◆ **Instructions for the task**: Update the rows below by replacing "Reading left to right" with "Going from left to right" everywhere it appears, leaving all other text unchanged.

▼

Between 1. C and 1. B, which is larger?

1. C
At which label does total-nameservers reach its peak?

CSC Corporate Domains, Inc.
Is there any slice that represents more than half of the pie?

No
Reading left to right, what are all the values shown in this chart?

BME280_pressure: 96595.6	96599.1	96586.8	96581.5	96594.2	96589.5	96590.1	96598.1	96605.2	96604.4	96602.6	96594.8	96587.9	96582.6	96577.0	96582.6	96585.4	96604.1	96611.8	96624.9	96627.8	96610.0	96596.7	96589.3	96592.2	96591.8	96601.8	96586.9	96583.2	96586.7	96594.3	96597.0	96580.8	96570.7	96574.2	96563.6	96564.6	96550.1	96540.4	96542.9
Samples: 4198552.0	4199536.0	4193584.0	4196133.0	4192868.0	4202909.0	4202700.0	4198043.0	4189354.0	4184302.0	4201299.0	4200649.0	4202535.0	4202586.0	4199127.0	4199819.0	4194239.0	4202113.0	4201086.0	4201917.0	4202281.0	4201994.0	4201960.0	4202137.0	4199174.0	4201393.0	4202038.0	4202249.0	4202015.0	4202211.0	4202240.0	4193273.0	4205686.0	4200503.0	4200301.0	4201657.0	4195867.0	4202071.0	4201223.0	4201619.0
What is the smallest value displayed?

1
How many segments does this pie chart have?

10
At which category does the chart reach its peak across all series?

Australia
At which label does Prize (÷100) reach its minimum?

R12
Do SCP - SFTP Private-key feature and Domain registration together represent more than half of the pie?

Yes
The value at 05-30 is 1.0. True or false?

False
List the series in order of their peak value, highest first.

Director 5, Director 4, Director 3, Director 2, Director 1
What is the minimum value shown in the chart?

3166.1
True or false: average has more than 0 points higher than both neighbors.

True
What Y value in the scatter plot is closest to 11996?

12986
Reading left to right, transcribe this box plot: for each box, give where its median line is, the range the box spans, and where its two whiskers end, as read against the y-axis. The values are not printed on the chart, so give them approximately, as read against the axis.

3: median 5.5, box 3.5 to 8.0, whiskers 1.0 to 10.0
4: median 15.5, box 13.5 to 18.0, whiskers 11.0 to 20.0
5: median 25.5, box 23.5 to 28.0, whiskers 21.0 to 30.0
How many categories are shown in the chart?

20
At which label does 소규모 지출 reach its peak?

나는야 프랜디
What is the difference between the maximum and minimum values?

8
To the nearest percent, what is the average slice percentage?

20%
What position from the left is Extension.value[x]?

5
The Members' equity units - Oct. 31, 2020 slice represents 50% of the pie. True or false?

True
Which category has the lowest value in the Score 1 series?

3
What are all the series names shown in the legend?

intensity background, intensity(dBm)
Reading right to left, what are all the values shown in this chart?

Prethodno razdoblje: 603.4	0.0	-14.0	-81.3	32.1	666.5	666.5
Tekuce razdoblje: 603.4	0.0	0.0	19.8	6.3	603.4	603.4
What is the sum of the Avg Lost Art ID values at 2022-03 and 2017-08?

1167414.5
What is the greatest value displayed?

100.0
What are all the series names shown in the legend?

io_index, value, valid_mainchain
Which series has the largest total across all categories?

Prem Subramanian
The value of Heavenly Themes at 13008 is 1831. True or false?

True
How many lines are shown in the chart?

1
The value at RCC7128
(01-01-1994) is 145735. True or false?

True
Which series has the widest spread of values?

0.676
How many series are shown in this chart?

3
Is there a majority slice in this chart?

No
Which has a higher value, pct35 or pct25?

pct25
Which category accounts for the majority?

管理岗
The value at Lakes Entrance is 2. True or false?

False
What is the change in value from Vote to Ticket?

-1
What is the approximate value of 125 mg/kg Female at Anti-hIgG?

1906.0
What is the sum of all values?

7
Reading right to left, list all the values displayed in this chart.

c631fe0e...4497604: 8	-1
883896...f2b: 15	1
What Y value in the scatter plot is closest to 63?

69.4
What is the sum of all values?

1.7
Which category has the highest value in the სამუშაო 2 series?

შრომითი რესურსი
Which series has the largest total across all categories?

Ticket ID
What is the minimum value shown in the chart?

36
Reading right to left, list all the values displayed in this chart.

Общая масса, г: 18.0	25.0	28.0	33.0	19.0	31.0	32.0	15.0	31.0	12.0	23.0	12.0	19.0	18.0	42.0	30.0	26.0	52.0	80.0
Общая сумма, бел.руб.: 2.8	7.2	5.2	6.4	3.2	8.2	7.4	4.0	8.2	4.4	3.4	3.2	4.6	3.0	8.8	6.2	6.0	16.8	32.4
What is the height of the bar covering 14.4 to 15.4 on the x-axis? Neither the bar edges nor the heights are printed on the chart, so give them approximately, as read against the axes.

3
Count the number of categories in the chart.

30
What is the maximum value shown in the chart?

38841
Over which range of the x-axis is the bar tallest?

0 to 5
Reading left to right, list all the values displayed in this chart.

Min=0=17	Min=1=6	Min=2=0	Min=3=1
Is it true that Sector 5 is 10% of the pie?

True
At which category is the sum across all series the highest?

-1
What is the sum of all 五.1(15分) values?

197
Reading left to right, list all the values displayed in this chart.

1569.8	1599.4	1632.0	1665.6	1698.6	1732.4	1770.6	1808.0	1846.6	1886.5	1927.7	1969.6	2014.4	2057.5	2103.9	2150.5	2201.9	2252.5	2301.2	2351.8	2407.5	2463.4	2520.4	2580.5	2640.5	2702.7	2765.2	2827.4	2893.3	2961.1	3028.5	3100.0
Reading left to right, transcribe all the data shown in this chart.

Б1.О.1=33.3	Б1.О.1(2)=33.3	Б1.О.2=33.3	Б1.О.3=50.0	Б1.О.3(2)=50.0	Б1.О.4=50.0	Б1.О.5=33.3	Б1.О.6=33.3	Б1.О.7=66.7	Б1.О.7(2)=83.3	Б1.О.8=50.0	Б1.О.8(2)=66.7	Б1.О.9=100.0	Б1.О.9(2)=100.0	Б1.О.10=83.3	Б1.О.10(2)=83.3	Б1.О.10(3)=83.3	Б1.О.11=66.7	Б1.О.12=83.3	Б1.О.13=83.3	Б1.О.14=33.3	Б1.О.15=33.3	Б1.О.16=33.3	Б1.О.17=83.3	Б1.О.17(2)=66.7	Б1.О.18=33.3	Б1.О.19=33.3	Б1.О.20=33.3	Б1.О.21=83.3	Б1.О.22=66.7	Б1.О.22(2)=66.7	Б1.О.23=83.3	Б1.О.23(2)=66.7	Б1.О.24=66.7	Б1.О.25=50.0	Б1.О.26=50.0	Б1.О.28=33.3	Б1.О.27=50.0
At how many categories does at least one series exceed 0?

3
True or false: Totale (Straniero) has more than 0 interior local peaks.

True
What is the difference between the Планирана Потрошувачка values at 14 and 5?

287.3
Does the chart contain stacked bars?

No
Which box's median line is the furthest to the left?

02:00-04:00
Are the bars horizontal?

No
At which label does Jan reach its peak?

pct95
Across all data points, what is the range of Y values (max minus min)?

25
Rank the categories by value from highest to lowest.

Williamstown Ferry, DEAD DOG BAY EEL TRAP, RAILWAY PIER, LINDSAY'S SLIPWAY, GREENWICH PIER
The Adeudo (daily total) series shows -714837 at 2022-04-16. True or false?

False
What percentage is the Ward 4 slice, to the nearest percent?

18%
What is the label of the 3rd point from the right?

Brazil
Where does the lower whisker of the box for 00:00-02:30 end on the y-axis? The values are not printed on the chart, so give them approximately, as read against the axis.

▲

◆ **Response for this exercise**:
Between 1. C and 1. B, which is larger?

1. C
At which label does total-nameservers reach its peak?

CSC Corporate Domains, Inc.
Is there any slice that represents more than half of the pie?

No
Going from left to right, what are all the values shown in this chart?

BME280_pressure: 96595.6	96599.1	96586.8	96581.5	96594.2	96589.5	96590.1	96598.1	96605.2	96604.4	96602.6	96594.8	96587.9	96582.6	96577.0	96582.6	96585.4	96604.1	96611.8	96624.9	96627.8	96610.0	96596.7	96589.3	96592.2	96591.8	96601.8	96586.9	96583.2	96586.7	96594.3	96597.0	96580.8	96570.7	96574.2	96563.6	96564.6	96550.1	96540.4	96542.9
Samples: 4198552.0	4199536.0	4193584.0	4196133.0	4192868.0	4202909.0	4202700.0	4198043.0	4189354.0	4184302.0	4201299.0	4200649.0	4202535.0	4202586.0	4199127.0	4199819.0	4194239.0	4202113.0	4201086.0	4201917.0	4202281.0	4201994.0	4201960.0	4202137.0	4199174.0	4201393.0	4202038.0	4202249.0	4202015.0	4202211.0	4202240.0	4193273.0	4205686.0	4200503.0	4200301.0	4201657.0	4195867.0	4202071.0	4201223.0	4201619.0
What is the smallest value displayed?

1
How many segments does this pie chart have?

10
At which category does the chart reach its peak across all series?

Australia
At which label does Prize (÷100) reach its minimum?

R12
Do SCP - SFTP Private-key feature and Domain registration together represent more than half of the pie?

Yes
The value at 05-30 is 1.0. True or false?

False
List the series in order of their peak value, highest first.

Director 5, Director 4, Director 3, Director 2, Director 1
What is the minimum value shown in the chart?

3166.1
True or false: average has more than 0 points higher than both neighbors.

True
What Y value in the scatter plot is closest to 11996?

12986
Going from left to right, transcribe this box plot: for each box, give where its median line is, the range the box spans, and where its two whiskers end, as read against the y-axis. The values are not printed on the chart, so give them approximately, as read against the axis.

3: median 5.5, box 3.5 to 8.0, whiskers 1.0 to 10.0
4: median 15.5, box 13.5 to 18.0, whiskers 11.0 to 20.0
5: median 25.5, box 23.5 to 28.0, whiskers 21.0 to 30.0
How many categories are shown in the chart?

20
At which label does 소규모 지출 reach its peak?

나는야 프랜디
What is the difference between the maximum and minimum values?

8
To the nearest percent, what is the average slice percentage?

20%
What position from the left is Extension.value[x]?

5
The Members' equity units - Oct. 31, 2020 slice represents 50% of the pie. True or false?

True
Which category has the lowest value in the Score 1 series?

3
What are all the series names shown in the legend?

intensity background, intensity(dBm)
Reading right to left, what are all the values shown in this chart?

Prethodno razdoblje: 603.4	0.0	-14.0	-81.3	32.1	666.5	666.5
Tekuce razdoblje: 603.4	0.0	0.0	19.8	6.3	603.4	603.4
What is the sum of the Avg Lost Art ID values at 2022-03 and 2017-08?

1167414.5
What is the greatest value displayed?

100.0
What are all the series names shown in the legend?

io_index, value, valid_mainchain
Which series has the largest total across all categories?

Prem Subramanian
The value of Heavenly Themes at 13008 is 1831. True or false?

True
How many lines are shown in the chart?

1
The value at RCC7128
(01-01-1994) is 145735. True or false?

True
Which series has the widest spread of values?

0.676
How many series are shown in this chart?

3
Is there a majority slice in this chart?

No
Which has a higher value, pct35 or pct25?

pct25
Which category accounts for the majority?

管理岗
The value at Lakes Entrance is 2. True or false?

False
What is the change in value from Vote to Ticket?

-1
What is the approximate value of 125 mg/kg Female at Anti-hIgG?

1906.0
What is the sum of all values?

7
Reading right to left, list all the values displayed in this chart.

c631fe0e...4497604: 8	-1
883896...f2b: 15	1
What Y value in the scatter plot is closest to 63?

69.4
What is the sum of all values?

1.7
Which category has the highest value in the სამუშაო 2 series?

შრომითი რესურსი
Which series has the largest total across all categories?

Ticket ID
What is the minimum value shown in the chart?

36
Reading right to left, list all the values displayed in this chart.

Общая масса, г: 18.0	25.0	28.0	33.0	19.0	31.0	32.0	15.0	31.0	12.0	23.0	12.0	19.0	18.0	42.0	30.0	26.0	52.0	80.0
Общая сумма, бел.руб.: 2.8	7.2	5.2	6.4	3.2	8.2	7.4	4.0	8.2	4.4	3.4	3.2	4.6	3.0	8.8	6.2	6.0	16.8	32.4
What is the height of the bar covering 14.4 to 15.4 on the x-axis? Neither the bar edges nor the heights are printed on the chart, so give them approximately, as read against the axes.

3
Count the number of categories in the chart.

30
What is the maximum value shown in the chart?

38841
Over which range of the x-axis is the bar tallest?

0 to 5
Going from left to right, list all the values displayed in this chart.

Min=0=17	Min=1=6	Min=2=0	Min=3=1
Is it true that Sector 5 is 10% of the pie?

True
At which category is the sum across all series the highest?

-1
What is the sum of all 五.1(15分) values?

197
Going from left to right, list all the values displayed in this chart.

1569.8	1599.4	1632.0	1665.6	1698.6	1732.4	1770.6	1808.0	1846.6	1886.5	1927.7	1969.6	2014.4	2057.5	2103.9	2150.5	2201.9	2252.5	2301.2	2351.8	2407.5	2463.4	2520.4	2580.5	2640.5	2702.7	2765.2	2827.4	2893.3	2961.1	3028.5	3100.0
Going from left to right, transcribe all the data shown in this chart.

Б1.О.1=33.3	Б1.О.1(2)=33.3	Б1.О.2=33.3	Б1.О.3=50.0	Б1.О.3(2)=50.0	Б1.О.4=50.0	Б1.О.5=33.3	Б1.О.6=33.3	Б1.О.7=66.7	Б1.О.7(2)=83.3	Б1.О.8=50.0	Б1.О.8(2)=66.7	Б1.О.9=100.0	Б1.О.9(2)=100.0	Б1.О.10=83.3	Б1.О.10(2)=83.3	Б1.О.10(3)=83.3	Б1.О.11=66.7	Б1.О.12=83.3	Б1.О.13=83.3	Б1.О.14=33.3	Б1.О.15=33.3	Б1.О.16=33.3	Б1.О.17=83.3	Б1.О.17(2)=66.7	Б1.О.18=33.3	Б1.О.19=33.3	Б1.О.20=33.3	Б1.О.21=83.3	Б1.О.22=66.7	Б1.О.22(2)=66.7	Б1.О.23=83.3	Б1.О.23(2)=66.7	Б1.О.24=66.7	Б1.О.25=50.0	Б1.О.26=50.0	Б1.О.28=33.3	Б1.О.27=50.0
At how many categories does at least one series exceed 0?

3
True or false: Totale (Straniero) has more than 0 interior local peaks.

True
What is the difference between the Планирана Потрошувачка values at 14 and 5?

287.3
Does the chart contain stacked bars?

No
Which box's median line is the furthest to the left?

02:00-04:00
Are the bars horizontal?

No
At which label does Jan reach its peak?

pct95
Across all data points, what is the range of Y values (max minus min)?

25
Rank the categories by value from highest to lowest.

Williamstown Ferry, DEAD DOG BAY EEL TRAP, RAILWAY PIER, LINDSAY'S SLIPWAY, GREENWICH PIER
The Adeudo (daily total) series shows -714837 at 2022-04-16. True or false?

False
What percentage is the Ward 4 slice, to the nearest percent?

18%
What is the label of the 3rd point from the right?

Brazil
Where does the lower whisker of the box for 00:00-02:30 end on the y-axis? The values are not printed on the chart, so give them approximately, as read against the axis.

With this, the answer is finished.